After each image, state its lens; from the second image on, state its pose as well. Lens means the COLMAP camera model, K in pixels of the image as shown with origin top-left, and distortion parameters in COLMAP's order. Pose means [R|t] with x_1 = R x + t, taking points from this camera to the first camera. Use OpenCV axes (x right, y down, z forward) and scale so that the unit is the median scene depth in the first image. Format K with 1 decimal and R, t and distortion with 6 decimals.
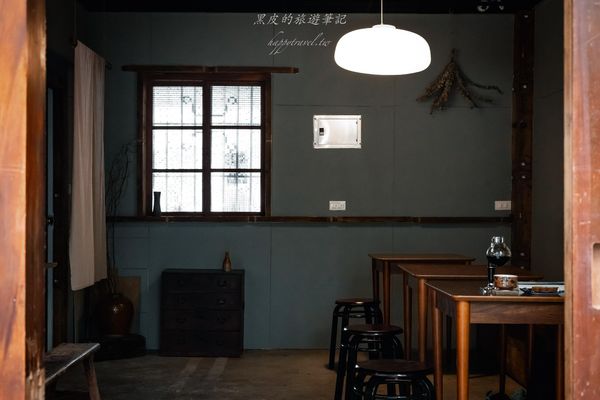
lens RADIAL K [[860.4, 0, 300.0], [0, 860.4, 200.0], [0, 0, 1]] dist [0.002906, 0.069045]
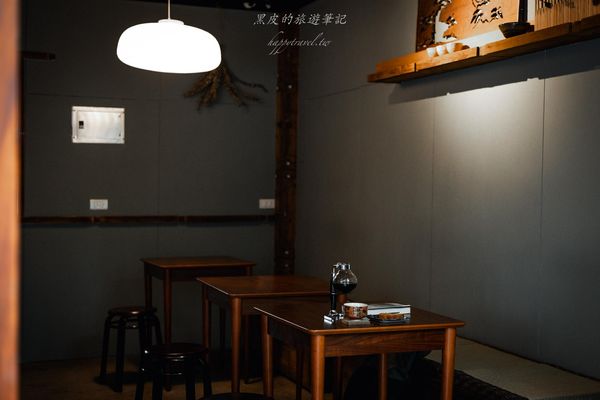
lens RADIAL K [[840.2, 0, 300.0], [0, 840.2, 200.0], [0, 0, 1]] dist [-0.018741, 0.007856]
pose [[0.933229, -0.003358, 0.359266, -0.082068], [-0.009213, 0.999404, 0.033274, -0.031395], [-0.359164, -0.034362, 0.932642, 0.070998]]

_Brief:_
Please reproduce all of the material above word for word, leaving out the pictures.

_Response:_
After each image, state its lens; from the second image on, state its pose as well. Lens means the COLMAP camera model, K in pixels of the image as shown with origin top-left, and distortion parameters in COLMAP's order. Pose means [R|t] with x_1 = R x + t, taking points from this camera to the first camera. Use OpenCV axes (x right, y down, z forward) and scale so that the unit is the median scene depth in the first image. Format K with 1 decimal and R, t and distortion with 6 decimals.
lens RADIAL K [[860.4, 0, 300.0], [0, 860.4, 200.0], [0, 0, 1]] dist [0.002906, 0.069045]
lens RADIAL K [[840.2, 0, 300.0], [0, 840.2, 200.0], [0, 0, 1]] dist [-0.018741, 0.007856]
pose [[0.933229, -0.003358, 0.359266, -0.082068], [-0.009213, 0.999404, 0.033274, -0.031395], [-0.359164, -0.034362, 0.932642, 0.070998]]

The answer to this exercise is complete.